In the picture above, we see three pieces of wood. The first tree was cut down in 2000, and it is possible to count backwards to 1870. The second piece of wood is taken from a supporting beam in a house built at the beginning of the twentieth century. There is an overlap for the years 1870-1910: both trees have the same pattern of thick and thin annual rings. More or less the same can be said for the third part of our series, found in a windmill built in 1820.
The trick is to find ancient wood, and to fit this to an already existing series of rings. For several regions (e.g., California and northwestern Europe) it has already been possible to make a chronology reaching back for thousands of years. Using series like these, an archaeologist who finds a piece of wood, can date it simply by comparing and matching it ring for ring with the known curve.

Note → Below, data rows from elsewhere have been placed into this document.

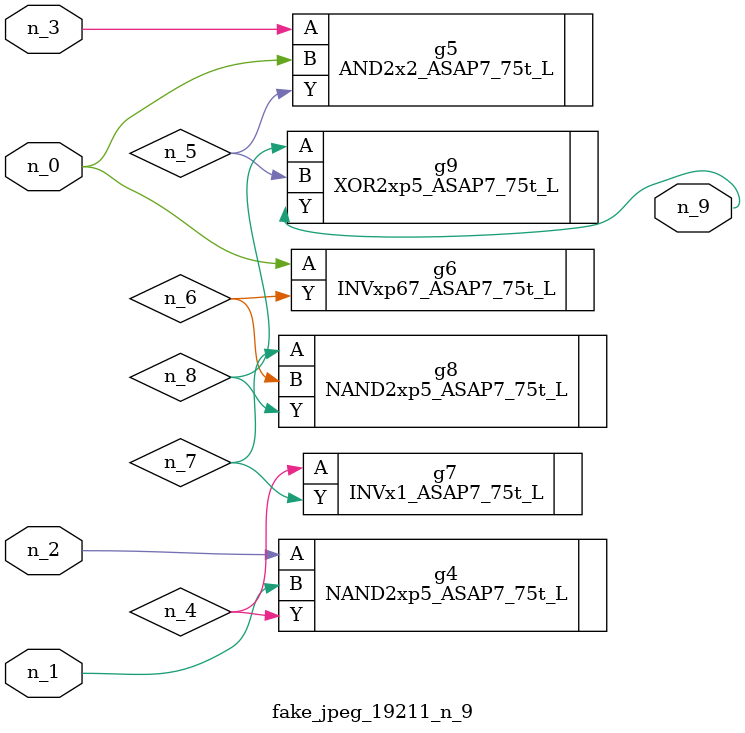
<source format=v>
module fake_jpeg_19211_n_9 (n_0, n_3, n_2, n_1, n_9);

input n_0;
input n_3;
input n_2;
input n_1;

output n_9;

wire n_4;
wire n_8;
wire n_6;
wire n_5;
wire n_7;

NAND2xp5_ASAP7_75t_L g4 ( 
.A(n_2),
.B(n_1),
.Y(n_4)
);

AND2x2_ASAP7_75t_L g5 ( 
.A(n_3),
.B(n_0),
.Y(n_5)
);

INVxp67_ASAP7_75t_L g6 ( 
.A(n_0),
.Y(n_6)
);

INVx1_ASAP7_75t_L g7 ( 
.A(n_4),
.Y(n_7)
);

NAND2xp5_ASAP7_75t_L g8 ( 
.A(n_7),
.B(n_6),
.Y(n_8)
);

XOR2xp5_ASAP7_75t_L g9 ( 
.A(n_8),
.B(n_5),
.Y(n_9)
);


endmodule
</source>
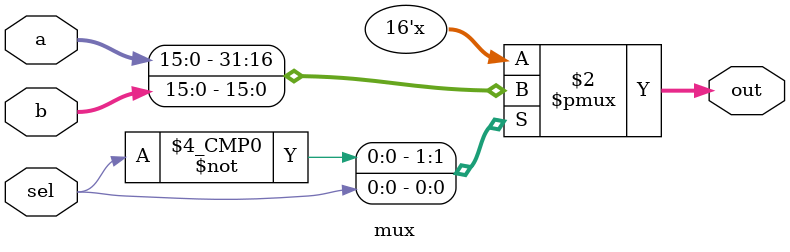
<source format=v>
module top_module(
    input [31:0] a,
    input [31:0] b,
    output [31:0] sum
);
    wire [15:0]x, y;
    wire cout1;
    add16 add1(a[15:0], b[15:0], 1'b0, sum[15:0], cout1);
    add16 add2(.a(a[31:16]), .b(b[31:16]), .cin(1'b0), .sum(x));
    add16 add3(.a(a[31:16]), .b(b[31:16]), .cin(1'b1), .sum(y));

    mux mux1(.a(x), .b(y), .sel(cout1), .out(sum[31:16]));

endmodule

module mux (input [15:0]a, input [15:0]b, input sel, output [15:0]out);
    always @(a, b, sel) begin
        case(sel)
            1'b0: out = a;
            1'b1: out = b;
            default: out = 16'b0;
        endcase
    end
endmodule
</source>
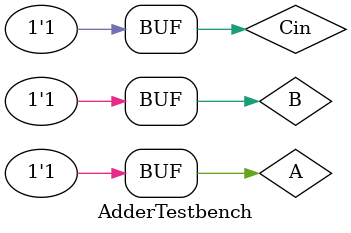
<source format=v>
module AdderTestbench;

	reg A, B, Cin;
	wire S,Cout;

	Adder test(A,B,Cin,Sum,Cout);

	initial begin
		A = 0; B = 0; Cin = 0; #5;
		A = 0; B = 0; Cin = 1; #5;
		A = 0; B = 1; Cin = 0; #5;
		A = 0; B = 1; Cin = 1; #5;
		A = 1; B = 0; Cin = 0; #5;
		A = 1; B = 0; Cin = 1; #5;
		A = 1; B = 1; Cin = 0; #5;
		A = 1; B = 1; Cin = 1; #5;
	end

	initial begin
		$monitor($time, " A=%b B=%b Cin=%b Sum=%b Cout=%b", A, B, Cin, Sum, Cout);
	end
	
endmodule

</source>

The accuracy depends on three factors. In the first place, the piece of wood that must be dated, has to have at least forty rings. Secondly, its rings can only be compared to a dendrochronological curve from the same climactic region. Finally, if the border between the sapwood and the heartwood is still present, the moment of the cutting of the tree can be dated exactly; otherwise, we find a terminus post quem (which can also be very important). Wood of the oak and the ash are better than others.
For the Aegean world, at the moment we do have a series of rings reaching back to 363 CE. There is another series (with a length of 1503 years) that does not fit to this series: there is a gap of several centuries. However, by using radiocarbon dating, American dendrochronologists have been able to date this series to 2220-718 BCE.
This method was first developed by the American scientist A.E. Douglas at the beginning of the twentieth century. He used it to establish the antiquity of pre-columbian villages in Arizona and New Mexico.